Task description: Make an exact copy of the records below, leaving every image out.

Data to examine below:

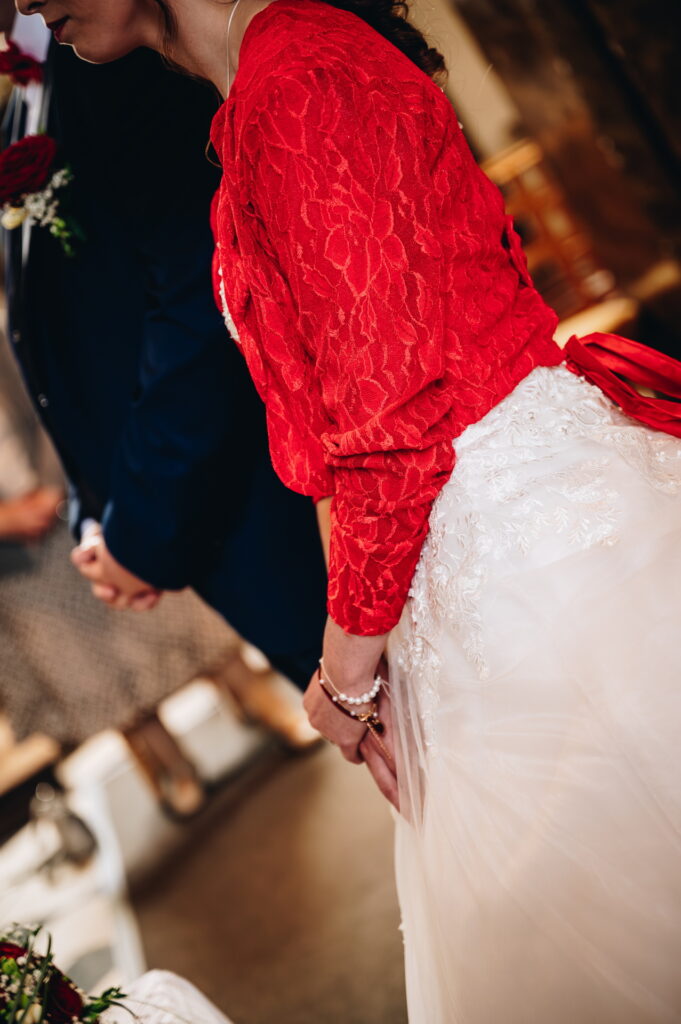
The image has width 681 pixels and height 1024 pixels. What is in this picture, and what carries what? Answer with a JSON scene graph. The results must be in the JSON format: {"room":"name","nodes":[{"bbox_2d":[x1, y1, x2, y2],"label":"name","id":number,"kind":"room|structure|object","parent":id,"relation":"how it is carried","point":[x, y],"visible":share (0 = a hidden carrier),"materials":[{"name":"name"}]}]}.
{"room":"place of worship","nodes":[
{"label":"place of worship","id":0,"kind":"room"},
{"bbox_2d":[112,718,406,1023],"label":"floor","id":1,"kind":"structure","parent":0,"point":[392,956],"materials":[{"name":"brown"}]},
{"bbox_2d":[0,762,147,1015],"label":"white table","id":2,"kind":"object","parent":1,"relation":"on","point":[96,814],"visible":0.65,"materials":[{"name":"white"}]},
{"bbox_2d":[31,783,97,876],"label":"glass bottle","id":3,"kind":"object","parent":2,"relation":"on","point":[80,844],"visible":0.98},
{"bbox_2d":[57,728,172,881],"label":"white box","id":4,"kind":"object","parent":1,"relation":"on","point":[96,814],"visible":0.65,"materials":[{"name":"white"}]},
{"bbox_2d":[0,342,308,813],"label":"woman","id":5,"kind":"object","parent":1,"relation":"on","point":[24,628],"visible":0.43},
{"bbox_2d":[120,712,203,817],"label":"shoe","id":6,"kind":"object","parent":1,"relation":"on","point":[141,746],"visible":0.84,"materials":[{"name":"brown"}]},
{"bbox_2d":[100,971,231,1023],"label":"white tablecloth","id":7,"kind":"object","parent":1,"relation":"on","point":[197,996],"visible":0.69,"materials":[{"name":"white fabric"}]},
{"bbox_2d":[0,923,141,1023],"label":"flower arrangement","id":8,"kind":"object","parent":7,"relation":"on","point":[74,1010],"visible":0.96,"materials":[{"name":"plant"}]},
{"bbox_2d":[0,2,335,715],"label":"man","id":9,"kind":"object","parent":1,"relation":"on","point":[8,137],"visible":0.66},
{"bbox_2d":[0,40,43,87],"label":"red rose","id":10,"kind":"object","parent":9,"relation":"attached to","point":[22,67],"visible":0.69,"materials":[{"name":"red plant"}]},
{"bbox_2d":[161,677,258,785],"label":"white box","id":11,"kind":"object","parent":1,"relation":"on","point":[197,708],"visible":0.7,"materials":[{"name":"white"}]},
{"bbox_2d":[51,0,680,1023],"label":"woman","id":12,"kind":"object","parent":1,"relation":"on","point":[245,39],"visible":0.95},
{"bbox_2d":[478,137,637,341],"label":"wooden chair","id":13,"kind":"object","parent":1,"relation":"on","point":[517,165],"visible":0.39,"materials":[{"name":"brown wood"}]},
{"bbox_2d":[410,0,680,350],"label":"wall","id":14,"kind":"structure","parent":0,"point":[566,39],"materials":[{"name":"brown wood"}]}
]}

End of Data to examine.

Answer for this exercise:
The image has width 681 pixels and height 1024 pixels. What is in this picture, and what carries what? Answer with a JSON scene graph. The results must be in the JSON format: {"room":"name","nodes":[{"bbox_2d":[x1, y1, x2, y2],"label":"name","id":number,"kind":"room|structure|object","parent":id,"relation":"how it is carried","point":[x, y],"visible":share (0 = a hidden carrier),"materials":[{"name":"name"}]}]}.
{"room":"place of worship","nodes":[
{"label":"place of worship","id":0,"kind":"room"},
{"bbox_2d":[112,718,406,1023],"label":"floor","id":1,"kind":"structure","parent":0,"point":[392,956],"materials":[{"name":"brown"}]},
{"bbox_2d":[0,762,147,1015],"label":"white table","id":2,"kind":"object","parent":1,"relation":"on","point":[96,814],"visible":0.65,"materials":[{"name":"white"}]},
{"bbox_2d":[31,783,97,876],"label":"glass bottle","id":3,"kind":"object","parent":2,"relation":"on","point":[80,844],"visible":0.98},
{"bbox_2d":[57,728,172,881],"label":"white box","id":4,"kind":"object","parent":1,"relation":"on","point":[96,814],"visible":0.65,"materials":[{"name":"white"}]},
{"bbox_2d":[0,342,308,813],"label":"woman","id":5,"kind":"object","parent":1,"relation":"on","point":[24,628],"visible":0.43},
{"bbox_2d":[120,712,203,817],"label":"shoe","id":6,"kind":"object","parent":1,"relation":"on","point":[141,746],"visible":0.84,"materials":[{"name":"brown"}]},
{"bbox_2d":[100,971,231,1023],"label":"white tablecloth","id":7,"kind":"object","parent":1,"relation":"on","point":[197,996],"visible":0.69,"materials":[{"name":"white fabric"}]},
{"bbox_2d":[0,923,141,1023],"label":"flower arrangement","id":8,"kind":"object","parent":7,"relation":"on","point":[74,1010],"visible":0.96,"materials":[{"name":"plant"}]},
{"bbox_2d":[0,2,335,715],"label":"man","id":9,"kind":"object","parent":1,"relation":"on","point":[8,137],"visible":0.66},
{"bbox_2d":[0,40,43,87],"label":"red rose","id":10,"kind":"object","parent":9,"relation":"attached to","point":[22,67],"visible":0.69,"materials":[{"name":"red plant"}]},
{"bbox_2d":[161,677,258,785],"label":"white box","id":11,"kind":"object","parent":1,"relation":"on","point":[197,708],"visible":0.7,"materials":[{"name":"white"}]},
{"bbox_2d":[51,0,680,1023],"label":"woman","id":12,"kind":"object","parent":1,"relation":"on","point":[245,39],"visible":0.95},
{"bbox_2d":[478,137,637,341],"label":"wooden chair","id":13,"kind":"object","parent":1,"relation":"on","point":[517,165],"visible":0.39,"materials":[{"name":"brown wood"}]},
{"bbox_2d":[410,0,680,350],"label":"wall","id":14,"kind":"structure","parent":0,"point":[566,39],"materials":[{"name":"brown wood"}]}
]}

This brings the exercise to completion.